### Text block
+ + + +

Friday 31 October 2014

My Bali Travel Tips

Having been to Indonesia a few times now and having been to many of the popular (and not so popular) destinations I get many questions from aspiring travellers for tips and recommendations when it comes to visiting Bali and the Gilis. A comprehensive travel guide book is still probably your best friend when planning your trip; the truth is that there is so much to see and so that it is impossible for me to answer everything in 5 quick minutes in a passing conversation, and thus I have tried to give MY (can’t stress this word enough) best tips when it comes to accommodation, locations, eating, drinking, prices, shopping, and travelling.

+ + + +

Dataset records
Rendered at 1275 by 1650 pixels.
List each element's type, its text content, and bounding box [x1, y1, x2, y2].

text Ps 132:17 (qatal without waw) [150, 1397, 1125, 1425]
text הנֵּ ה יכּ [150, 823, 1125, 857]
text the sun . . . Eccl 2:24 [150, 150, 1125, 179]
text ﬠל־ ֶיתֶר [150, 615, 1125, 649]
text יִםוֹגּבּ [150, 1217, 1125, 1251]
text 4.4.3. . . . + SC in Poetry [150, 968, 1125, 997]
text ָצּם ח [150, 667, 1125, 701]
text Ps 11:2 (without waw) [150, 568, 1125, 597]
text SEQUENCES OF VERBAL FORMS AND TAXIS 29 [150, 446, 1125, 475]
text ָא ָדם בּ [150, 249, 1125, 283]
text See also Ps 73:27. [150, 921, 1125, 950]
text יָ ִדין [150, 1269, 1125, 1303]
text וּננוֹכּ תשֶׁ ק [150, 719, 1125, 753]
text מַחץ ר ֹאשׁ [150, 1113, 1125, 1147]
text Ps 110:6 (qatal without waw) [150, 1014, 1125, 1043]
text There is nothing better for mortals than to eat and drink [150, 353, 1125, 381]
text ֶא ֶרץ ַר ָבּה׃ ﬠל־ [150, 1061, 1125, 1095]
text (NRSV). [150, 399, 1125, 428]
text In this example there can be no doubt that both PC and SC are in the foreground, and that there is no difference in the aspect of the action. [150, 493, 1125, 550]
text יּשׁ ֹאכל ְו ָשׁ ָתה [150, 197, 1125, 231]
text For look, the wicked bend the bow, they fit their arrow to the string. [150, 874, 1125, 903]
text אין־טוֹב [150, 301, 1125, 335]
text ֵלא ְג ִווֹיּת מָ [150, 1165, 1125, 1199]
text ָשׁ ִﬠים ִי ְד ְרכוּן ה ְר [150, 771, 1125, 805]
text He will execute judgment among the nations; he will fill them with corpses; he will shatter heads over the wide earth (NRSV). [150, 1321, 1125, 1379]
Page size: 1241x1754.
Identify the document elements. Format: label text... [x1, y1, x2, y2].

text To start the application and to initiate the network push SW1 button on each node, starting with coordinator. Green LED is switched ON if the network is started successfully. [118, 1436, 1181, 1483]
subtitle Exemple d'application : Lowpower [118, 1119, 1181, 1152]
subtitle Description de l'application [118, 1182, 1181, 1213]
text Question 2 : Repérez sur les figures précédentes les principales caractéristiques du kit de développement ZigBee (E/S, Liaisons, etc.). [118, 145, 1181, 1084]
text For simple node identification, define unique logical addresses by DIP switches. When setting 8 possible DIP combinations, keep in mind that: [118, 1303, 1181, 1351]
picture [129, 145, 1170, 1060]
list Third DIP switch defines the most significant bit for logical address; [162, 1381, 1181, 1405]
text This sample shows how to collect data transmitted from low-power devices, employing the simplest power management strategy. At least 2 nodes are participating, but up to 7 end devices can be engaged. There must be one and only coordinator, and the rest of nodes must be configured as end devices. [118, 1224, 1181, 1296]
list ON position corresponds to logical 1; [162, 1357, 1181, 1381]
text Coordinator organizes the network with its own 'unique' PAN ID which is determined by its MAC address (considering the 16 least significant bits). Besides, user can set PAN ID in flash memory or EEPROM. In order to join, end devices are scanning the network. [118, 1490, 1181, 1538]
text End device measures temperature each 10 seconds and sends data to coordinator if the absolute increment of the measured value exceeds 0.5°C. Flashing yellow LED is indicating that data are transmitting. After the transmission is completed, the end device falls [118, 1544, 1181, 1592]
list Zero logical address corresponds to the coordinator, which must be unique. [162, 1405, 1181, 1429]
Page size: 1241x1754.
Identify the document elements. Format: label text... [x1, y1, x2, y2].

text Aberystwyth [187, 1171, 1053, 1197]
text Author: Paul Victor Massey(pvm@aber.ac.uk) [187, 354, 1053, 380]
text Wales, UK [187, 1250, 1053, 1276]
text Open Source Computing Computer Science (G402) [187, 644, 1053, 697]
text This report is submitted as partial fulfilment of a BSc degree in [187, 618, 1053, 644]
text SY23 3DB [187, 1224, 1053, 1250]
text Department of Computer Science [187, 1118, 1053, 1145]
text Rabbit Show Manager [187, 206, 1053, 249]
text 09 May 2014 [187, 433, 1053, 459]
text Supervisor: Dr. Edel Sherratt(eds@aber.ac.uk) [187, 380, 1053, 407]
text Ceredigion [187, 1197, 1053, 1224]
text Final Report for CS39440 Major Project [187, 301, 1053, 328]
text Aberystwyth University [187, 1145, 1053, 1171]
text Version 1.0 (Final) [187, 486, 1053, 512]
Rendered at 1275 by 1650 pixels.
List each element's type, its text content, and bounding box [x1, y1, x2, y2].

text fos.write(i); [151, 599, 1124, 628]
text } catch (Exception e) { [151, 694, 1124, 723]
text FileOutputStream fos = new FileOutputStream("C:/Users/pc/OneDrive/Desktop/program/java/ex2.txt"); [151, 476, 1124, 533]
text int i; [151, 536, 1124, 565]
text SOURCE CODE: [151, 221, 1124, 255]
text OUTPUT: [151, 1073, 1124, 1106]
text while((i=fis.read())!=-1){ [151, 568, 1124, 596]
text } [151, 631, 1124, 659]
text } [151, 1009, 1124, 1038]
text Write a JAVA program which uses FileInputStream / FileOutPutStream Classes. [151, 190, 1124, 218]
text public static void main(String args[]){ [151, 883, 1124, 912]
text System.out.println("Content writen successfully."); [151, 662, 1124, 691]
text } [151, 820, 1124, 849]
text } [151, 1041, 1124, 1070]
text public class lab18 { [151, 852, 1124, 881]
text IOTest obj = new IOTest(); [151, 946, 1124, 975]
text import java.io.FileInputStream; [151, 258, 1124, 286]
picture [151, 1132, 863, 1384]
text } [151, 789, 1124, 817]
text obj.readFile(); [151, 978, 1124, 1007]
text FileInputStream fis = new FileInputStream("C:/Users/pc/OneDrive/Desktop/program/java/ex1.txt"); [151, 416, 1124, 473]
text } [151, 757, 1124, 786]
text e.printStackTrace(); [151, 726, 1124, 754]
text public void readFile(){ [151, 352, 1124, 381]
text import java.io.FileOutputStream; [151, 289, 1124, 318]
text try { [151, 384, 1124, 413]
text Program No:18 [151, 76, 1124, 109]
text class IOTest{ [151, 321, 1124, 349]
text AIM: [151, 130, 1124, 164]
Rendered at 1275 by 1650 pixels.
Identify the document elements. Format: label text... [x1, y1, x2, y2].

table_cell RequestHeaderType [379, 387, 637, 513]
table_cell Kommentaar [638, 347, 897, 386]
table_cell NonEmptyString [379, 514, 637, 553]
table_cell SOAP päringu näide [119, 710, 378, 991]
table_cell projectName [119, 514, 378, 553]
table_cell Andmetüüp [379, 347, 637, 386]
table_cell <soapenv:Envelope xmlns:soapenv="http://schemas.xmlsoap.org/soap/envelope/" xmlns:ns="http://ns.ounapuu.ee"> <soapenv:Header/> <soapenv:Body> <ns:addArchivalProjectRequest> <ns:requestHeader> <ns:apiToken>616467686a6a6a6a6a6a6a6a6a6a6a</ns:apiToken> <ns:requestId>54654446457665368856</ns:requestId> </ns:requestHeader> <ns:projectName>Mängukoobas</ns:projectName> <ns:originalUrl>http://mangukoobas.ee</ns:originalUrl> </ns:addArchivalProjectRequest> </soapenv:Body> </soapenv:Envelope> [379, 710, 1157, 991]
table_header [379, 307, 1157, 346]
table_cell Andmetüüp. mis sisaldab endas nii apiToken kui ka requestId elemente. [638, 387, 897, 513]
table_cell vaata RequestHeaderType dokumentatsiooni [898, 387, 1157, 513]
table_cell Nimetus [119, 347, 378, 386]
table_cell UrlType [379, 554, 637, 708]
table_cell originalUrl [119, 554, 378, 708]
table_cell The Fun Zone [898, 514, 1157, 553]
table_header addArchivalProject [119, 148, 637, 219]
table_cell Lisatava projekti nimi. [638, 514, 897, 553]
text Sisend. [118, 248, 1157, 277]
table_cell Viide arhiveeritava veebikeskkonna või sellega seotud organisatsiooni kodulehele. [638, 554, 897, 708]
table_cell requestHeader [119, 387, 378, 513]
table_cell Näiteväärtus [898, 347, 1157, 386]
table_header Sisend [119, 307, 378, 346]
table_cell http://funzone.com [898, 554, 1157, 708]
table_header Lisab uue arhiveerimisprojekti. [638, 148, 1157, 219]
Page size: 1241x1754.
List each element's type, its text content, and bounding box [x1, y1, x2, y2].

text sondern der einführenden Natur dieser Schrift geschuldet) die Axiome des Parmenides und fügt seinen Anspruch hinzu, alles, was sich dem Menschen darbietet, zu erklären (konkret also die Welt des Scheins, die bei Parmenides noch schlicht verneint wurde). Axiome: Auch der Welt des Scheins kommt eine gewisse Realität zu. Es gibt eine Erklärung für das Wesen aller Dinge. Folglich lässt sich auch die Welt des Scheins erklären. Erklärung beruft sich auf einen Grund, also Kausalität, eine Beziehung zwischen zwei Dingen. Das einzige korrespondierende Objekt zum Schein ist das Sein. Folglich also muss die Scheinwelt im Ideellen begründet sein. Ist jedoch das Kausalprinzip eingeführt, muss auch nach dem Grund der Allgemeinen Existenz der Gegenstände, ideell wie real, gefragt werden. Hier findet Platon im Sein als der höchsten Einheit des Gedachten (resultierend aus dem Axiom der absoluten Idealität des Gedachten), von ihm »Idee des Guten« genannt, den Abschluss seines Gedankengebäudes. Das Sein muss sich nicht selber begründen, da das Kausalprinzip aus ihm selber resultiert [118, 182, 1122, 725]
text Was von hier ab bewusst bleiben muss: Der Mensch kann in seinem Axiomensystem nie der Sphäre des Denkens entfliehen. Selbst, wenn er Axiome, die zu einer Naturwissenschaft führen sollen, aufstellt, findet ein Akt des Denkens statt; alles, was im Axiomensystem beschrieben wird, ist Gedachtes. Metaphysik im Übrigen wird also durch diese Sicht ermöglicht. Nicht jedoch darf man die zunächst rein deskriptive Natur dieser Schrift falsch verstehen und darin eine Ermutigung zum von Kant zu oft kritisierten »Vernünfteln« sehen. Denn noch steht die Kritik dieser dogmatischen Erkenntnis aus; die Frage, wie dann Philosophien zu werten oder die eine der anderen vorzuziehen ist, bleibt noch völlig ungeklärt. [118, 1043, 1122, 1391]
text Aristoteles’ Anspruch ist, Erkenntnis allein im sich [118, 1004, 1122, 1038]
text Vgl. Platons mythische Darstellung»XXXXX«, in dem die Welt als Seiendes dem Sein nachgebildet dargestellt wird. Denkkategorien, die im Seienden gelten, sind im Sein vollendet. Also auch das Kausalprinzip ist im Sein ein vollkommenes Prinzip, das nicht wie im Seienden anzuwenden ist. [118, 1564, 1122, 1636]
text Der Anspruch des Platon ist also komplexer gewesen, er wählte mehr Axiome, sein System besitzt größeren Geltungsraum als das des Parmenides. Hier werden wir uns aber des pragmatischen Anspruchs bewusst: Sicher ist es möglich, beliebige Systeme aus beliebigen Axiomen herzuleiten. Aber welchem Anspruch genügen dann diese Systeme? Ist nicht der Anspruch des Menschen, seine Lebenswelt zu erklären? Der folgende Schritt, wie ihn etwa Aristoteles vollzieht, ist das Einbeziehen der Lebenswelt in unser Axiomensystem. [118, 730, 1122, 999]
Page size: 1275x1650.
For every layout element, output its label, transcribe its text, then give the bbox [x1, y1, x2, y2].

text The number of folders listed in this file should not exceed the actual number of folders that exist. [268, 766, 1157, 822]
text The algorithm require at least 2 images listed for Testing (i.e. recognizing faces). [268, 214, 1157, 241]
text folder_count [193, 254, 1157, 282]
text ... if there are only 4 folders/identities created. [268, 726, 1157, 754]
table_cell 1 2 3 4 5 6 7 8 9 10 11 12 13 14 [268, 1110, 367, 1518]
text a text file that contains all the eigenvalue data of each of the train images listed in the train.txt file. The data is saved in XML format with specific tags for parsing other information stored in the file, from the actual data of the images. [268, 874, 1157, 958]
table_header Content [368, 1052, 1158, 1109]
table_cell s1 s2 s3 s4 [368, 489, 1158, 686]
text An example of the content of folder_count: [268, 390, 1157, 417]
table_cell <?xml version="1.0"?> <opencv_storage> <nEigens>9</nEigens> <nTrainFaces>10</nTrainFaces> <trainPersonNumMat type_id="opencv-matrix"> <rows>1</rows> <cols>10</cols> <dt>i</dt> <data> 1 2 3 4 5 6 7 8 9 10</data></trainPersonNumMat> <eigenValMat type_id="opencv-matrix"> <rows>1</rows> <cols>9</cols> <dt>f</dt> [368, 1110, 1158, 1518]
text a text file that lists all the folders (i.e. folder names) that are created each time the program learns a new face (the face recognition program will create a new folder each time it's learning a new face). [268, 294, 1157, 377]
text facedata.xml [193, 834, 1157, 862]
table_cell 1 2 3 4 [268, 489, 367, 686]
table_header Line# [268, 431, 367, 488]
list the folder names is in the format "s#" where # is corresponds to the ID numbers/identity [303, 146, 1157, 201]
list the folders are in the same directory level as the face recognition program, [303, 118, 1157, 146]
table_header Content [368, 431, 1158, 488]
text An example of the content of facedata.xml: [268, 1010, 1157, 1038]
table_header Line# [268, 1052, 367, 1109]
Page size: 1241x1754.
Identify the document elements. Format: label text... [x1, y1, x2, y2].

+ + + +

### Aim A
How would this sentence from the Bali travel tips read in Spanish: "Having been to Indonesia a few times now and having been to many of the popular (and not so popular) destinations I get many questions from aspiring travellers for tips and recommendations when it comes to visiting Bali and the Gilis."
### Aim B
In the dataset records, change every "folders" to "directories" from the line with "text The number" up to and including the line with "table_cell 1 2 3 4 5", and write out only those lines.

### Task result A
Como ya he estado en Indonesia varias veces y he visitado muchos de los destinos populares (y no tan populares), recibo muchas preguntas de aspirantes a viajeros que buscan consejos y recomendaciones a la hora de visitar Bali y las Gilis.

### Task result B
text The number of directories listed in this file should not exceed the actual number of directories that exist. [268, 766, 1157, 822]
text The algorithm require at least 2 images listed for Testing (i.e. recognizing faces). [268, 214, 1157, 241]
text folder_count [193, 254, 1157, 282]
text ... if there are only 4 directories/identities created. [268, 726, 1157, 754]
table_cell 1 2 3 4 5 6 7 8 9 10 11 12 13 14 [268, 1110, 367, 1518]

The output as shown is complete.